[TRECHO SELECIONADO]

Pirataria no Golfo da Guiné bate recorde e aumenta preocupação na comunidade internacional
Ao redor do mundo, 135 tripulantes foram sequestrados de seus navios em 2020. Deste total, 95% dos sequestros ocorreu no Golfo da Guiné¹. Ao que tudo aponta, este indicador continuará alto no presente ano, visto que de acordo com o IMB Piracy Reporting Centre – divisão especializada da International Chamber Of Commerce – a África Ocidental continua a reportar um número elevado de incidentes². É especialmente representativo da situação atual dois casos que ocorreram ainda no primeiro trimestre.
Fonte: International Chamber of Commerce
Durante seu trajeto, no dia 23 de janeiro, o navio cargueiro Mozart, de bandeira liberiana, tripulação majoritariamente turca e administrado pela Borealis Maritime, empresa com sede em Londres e Hamburgo³, foi abordado por um número desconhecido de piratas enquanto se encontrava a cerca de 100 milhas náuticas da costa de São Tomé, durante a viagem de Lagos para a Cidade do Cabo. Um tripulante, esse de nacionalidade azerbaijani, foi morto, enquanto outros quinze, todos nacionais turcos, foram sequestrados. Três outros tripulantes foram deixados a bordo e, posteriormente, conseguiram navegar para um porto seguro nas águas do Gabão⁴.

[/TRECHO SELECIONADO]

- [TAREFA 1]: Segundo o trecho sobre a pirataria no Golfo da Guiné, quantos tripulantes foram sequestrados de seus navios ao redor do mundo em 2020?
- [TAREFA 2]: Reproduza o trecho sobre a pirataria no Golfo da Guiné de "Fonte: International Chamber" até "águas do Gabão⁴.".
As entradas não têm nenhum papel nesta parte do trabalho.

[EXTRAÇÃO DE DADOS]

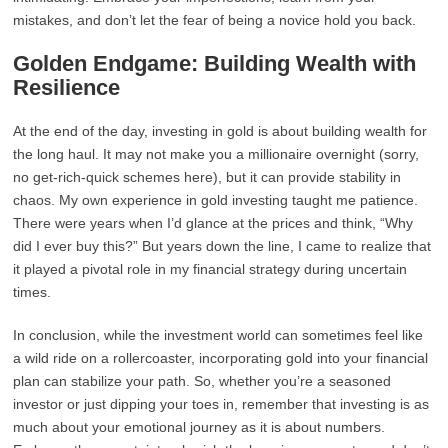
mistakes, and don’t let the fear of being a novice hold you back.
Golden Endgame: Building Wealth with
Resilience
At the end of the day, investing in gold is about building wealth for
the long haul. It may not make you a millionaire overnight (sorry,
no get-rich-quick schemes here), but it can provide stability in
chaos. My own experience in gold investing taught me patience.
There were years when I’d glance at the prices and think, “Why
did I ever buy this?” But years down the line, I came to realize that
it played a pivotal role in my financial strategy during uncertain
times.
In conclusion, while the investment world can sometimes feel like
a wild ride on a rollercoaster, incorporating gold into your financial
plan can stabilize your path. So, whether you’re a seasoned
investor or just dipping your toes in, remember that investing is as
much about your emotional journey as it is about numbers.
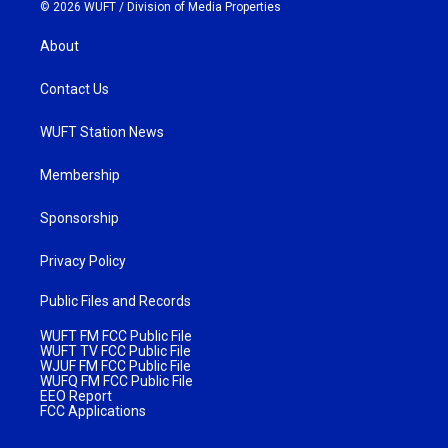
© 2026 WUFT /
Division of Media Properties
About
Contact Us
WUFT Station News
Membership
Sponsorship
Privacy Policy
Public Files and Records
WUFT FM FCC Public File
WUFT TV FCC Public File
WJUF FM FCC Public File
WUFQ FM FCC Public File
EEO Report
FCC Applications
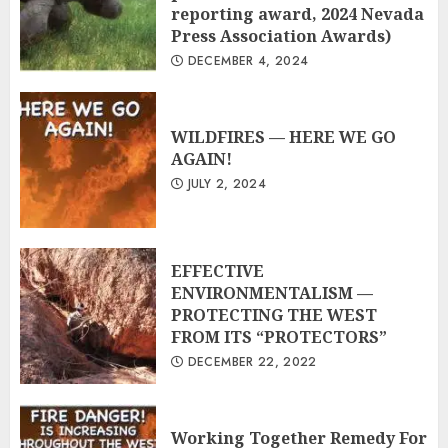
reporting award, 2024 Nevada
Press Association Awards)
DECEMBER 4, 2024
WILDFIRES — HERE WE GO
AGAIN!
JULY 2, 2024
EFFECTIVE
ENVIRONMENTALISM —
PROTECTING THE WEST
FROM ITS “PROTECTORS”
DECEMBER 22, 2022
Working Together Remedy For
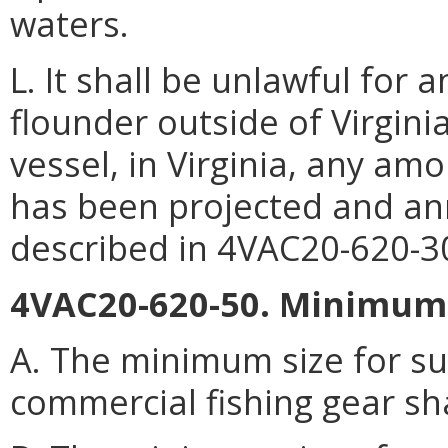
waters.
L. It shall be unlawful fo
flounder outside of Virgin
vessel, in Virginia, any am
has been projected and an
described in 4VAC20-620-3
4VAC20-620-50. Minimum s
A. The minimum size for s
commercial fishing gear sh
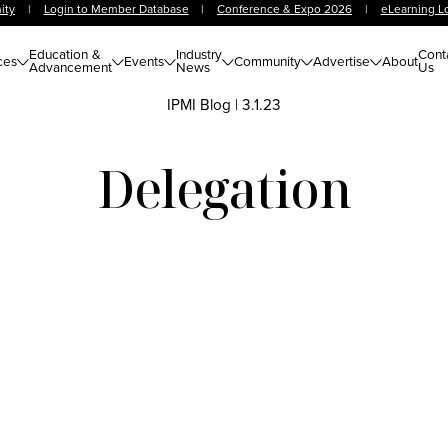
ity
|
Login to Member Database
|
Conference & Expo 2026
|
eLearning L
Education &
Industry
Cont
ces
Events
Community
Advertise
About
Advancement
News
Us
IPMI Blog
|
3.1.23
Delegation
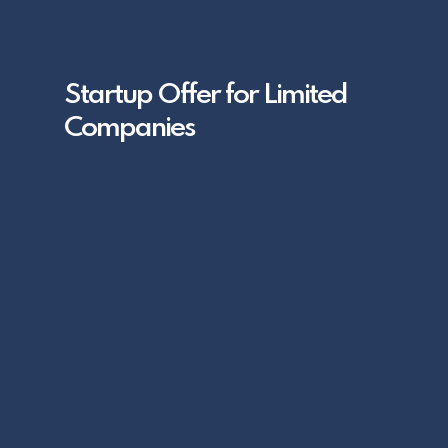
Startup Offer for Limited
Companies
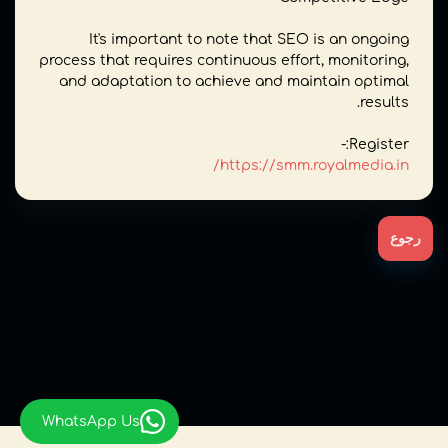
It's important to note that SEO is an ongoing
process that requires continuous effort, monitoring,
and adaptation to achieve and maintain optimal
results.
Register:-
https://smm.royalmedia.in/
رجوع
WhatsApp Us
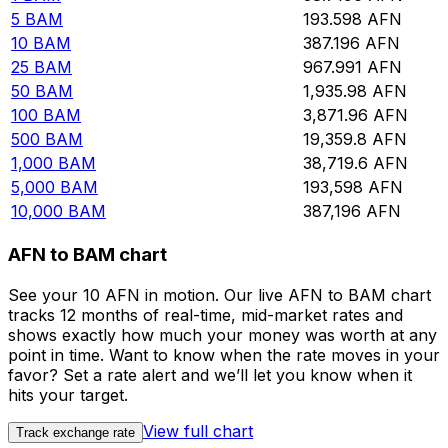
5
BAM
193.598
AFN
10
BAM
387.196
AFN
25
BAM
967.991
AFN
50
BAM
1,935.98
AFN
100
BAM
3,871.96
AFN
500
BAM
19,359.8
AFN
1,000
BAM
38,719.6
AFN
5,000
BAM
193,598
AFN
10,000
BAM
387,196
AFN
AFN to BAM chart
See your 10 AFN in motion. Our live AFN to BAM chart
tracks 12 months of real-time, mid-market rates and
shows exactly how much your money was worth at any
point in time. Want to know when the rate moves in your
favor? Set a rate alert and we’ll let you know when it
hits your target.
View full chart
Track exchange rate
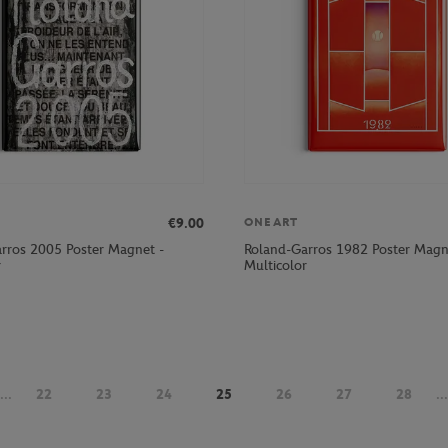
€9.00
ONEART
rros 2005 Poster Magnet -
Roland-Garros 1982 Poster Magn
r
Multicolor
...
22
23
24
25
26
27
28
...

[/EXTRAÇÃO DE DADOS]
[EXTRAÇÃO DE DADOS]

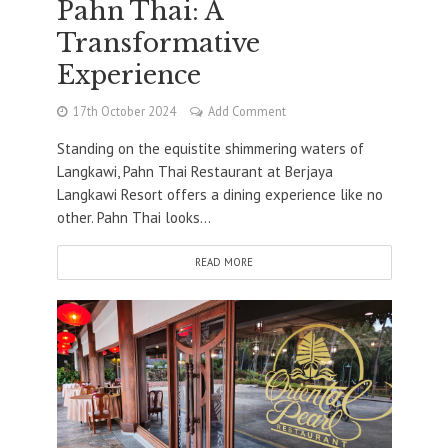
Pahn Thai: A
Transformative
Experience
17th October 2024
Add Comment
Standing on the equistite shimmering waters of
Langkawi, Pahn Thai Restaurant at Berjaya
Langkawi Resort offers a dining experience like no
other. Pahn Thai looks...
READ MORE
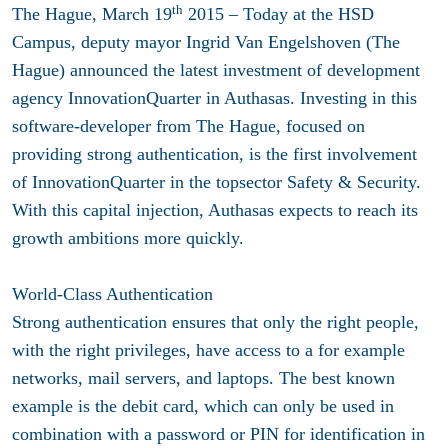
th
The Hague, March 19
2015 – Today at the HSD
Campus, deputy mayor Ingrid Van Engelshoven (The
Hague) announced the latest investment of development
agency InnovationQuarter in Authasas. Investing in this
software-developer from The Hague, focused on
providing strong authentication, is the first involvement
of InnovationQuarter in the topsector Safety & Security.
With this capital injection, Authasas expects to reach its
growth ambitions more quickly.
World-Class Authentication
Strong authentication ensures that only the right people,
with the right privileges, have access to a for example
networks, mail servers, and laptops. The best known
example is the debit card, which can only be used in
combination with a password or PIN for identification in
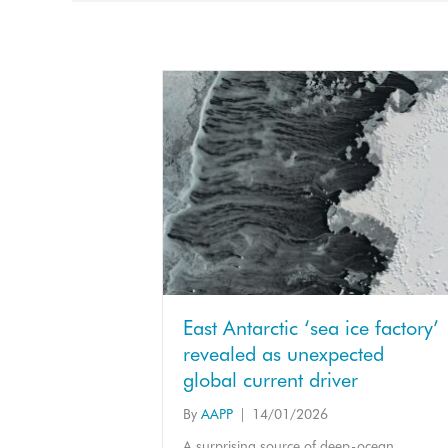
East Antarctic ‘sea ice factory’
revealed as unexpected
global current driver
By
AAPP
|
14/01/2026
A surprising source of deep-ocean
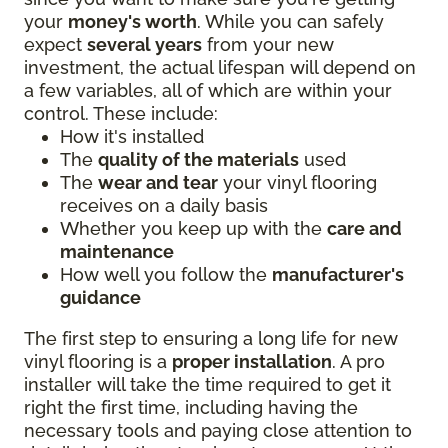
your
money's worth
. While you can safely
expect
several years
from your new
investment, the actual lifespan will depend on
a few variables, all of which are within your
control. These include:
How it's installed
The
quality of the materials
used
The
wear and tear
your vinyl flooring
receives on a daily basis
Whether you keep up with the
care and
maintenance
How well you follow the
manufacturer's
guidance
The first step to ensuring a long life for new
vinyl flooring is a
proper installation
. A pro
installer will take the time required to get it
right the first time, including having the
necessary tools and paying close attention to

[/EXTRAÇÃO DE DADOS]
[EXTRAÇÃO DE DADOS]

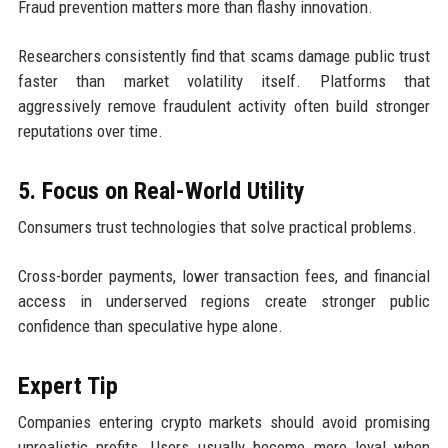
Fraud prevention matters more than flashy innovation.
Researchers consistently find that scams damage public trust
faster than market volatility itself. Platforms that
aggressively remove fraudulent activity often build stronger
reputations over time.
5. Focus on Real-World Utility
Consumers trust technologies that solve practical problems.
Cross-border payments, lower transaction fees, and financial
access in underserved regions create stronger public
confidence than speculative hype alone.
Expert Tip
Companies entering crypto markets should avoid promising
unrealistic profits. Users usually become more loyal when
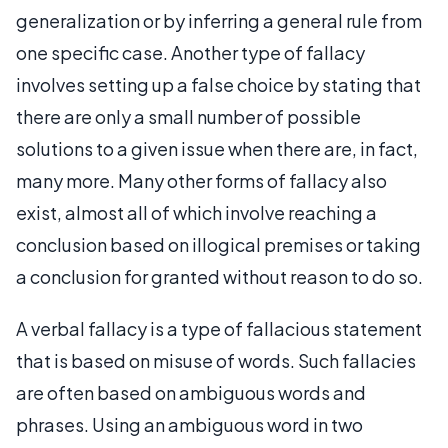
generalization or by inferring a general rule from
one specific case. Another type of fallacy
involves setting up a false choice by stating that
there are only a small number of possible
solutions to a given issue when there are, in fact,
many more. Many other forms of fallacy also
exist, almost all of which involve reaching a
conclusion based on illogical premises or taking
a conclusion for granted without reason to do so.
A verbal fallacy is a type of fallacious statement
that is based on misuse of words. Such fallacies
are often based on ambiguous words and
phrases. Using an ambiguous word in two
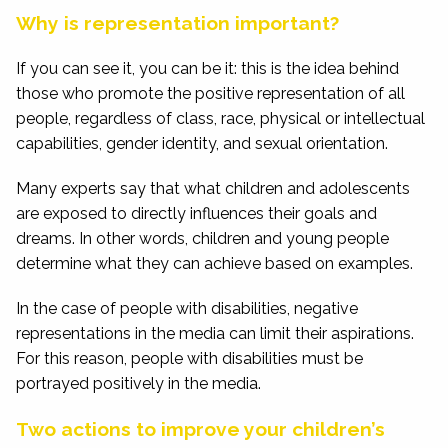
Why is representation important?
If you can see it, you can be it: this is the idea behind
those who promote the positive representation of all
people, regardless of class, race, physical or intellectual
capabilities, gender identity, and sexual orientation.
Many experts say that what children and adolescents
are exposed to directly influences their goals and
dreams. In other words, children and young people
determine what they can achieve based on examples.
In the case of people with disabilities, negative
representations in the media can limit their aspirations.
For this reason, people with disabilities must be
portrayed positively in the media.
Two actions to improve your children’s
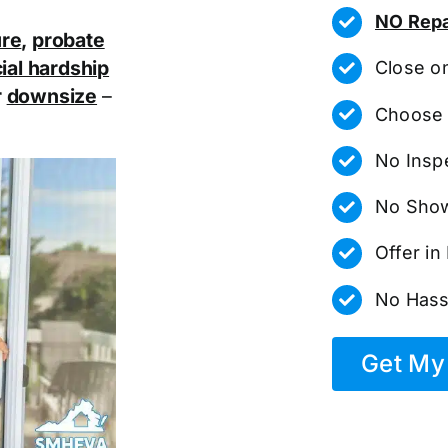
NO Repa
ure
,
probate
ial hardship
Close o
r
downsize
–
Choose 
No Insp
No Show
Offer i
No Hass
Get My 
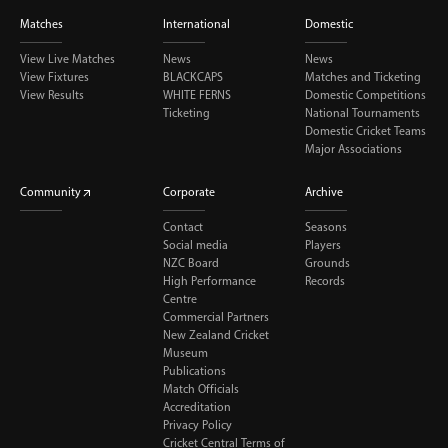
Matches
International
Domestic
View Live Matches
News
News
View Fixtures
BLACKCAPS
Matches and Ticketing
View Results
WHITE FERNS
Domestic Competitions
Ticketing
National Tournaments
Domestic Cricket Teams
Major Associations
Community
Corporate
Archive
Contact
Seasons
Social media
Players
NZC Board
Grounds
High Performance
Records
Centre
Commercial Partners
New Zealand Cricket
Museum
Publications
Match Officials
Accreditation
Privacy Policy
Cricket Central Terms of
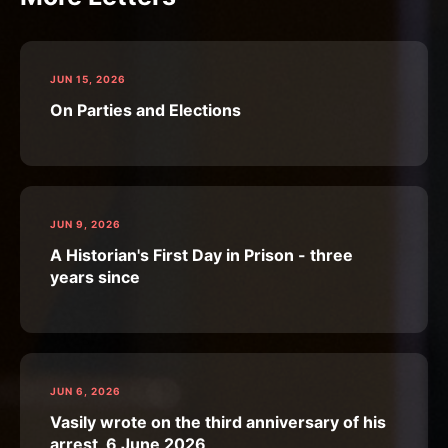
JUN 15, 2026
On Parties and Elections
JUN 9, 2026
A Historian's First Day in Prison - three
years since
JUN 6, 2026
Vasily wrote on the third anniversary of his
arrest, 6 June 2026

[/EXTRAÇÃO DE DADOS]

- [RESPOSTA 1]: Foram sequestrados 135 tripulantes.

- [RESPOSTA 2]:
Fonte: International Chamber of Commerce
Durante seu trajeto, no dia 23 de janeiro, o navio cargueiro Mozart, de bandeira liberiana, tripulação majoritariamente turca e administrado pela Borealis Maritime, empresa com sede em Londres e Hamburgo³, foi abordado por um número desconhecido de piratas enquanto se encontrava a cerca de 100 milhas náuticas da costa de São Tomé, durante a viagem de Lagos para a Cidade do Cabo. Um tripulante, esse de nacionalidade azerbaijani, foi morto, enquanto outros quinze, todos nacionais turcos, foram sequestrados. Três outros tripulantes foram deixados a bordo e, posteriormente, conseguiram navegar para um porto seguro nas águas do Gabão⁴.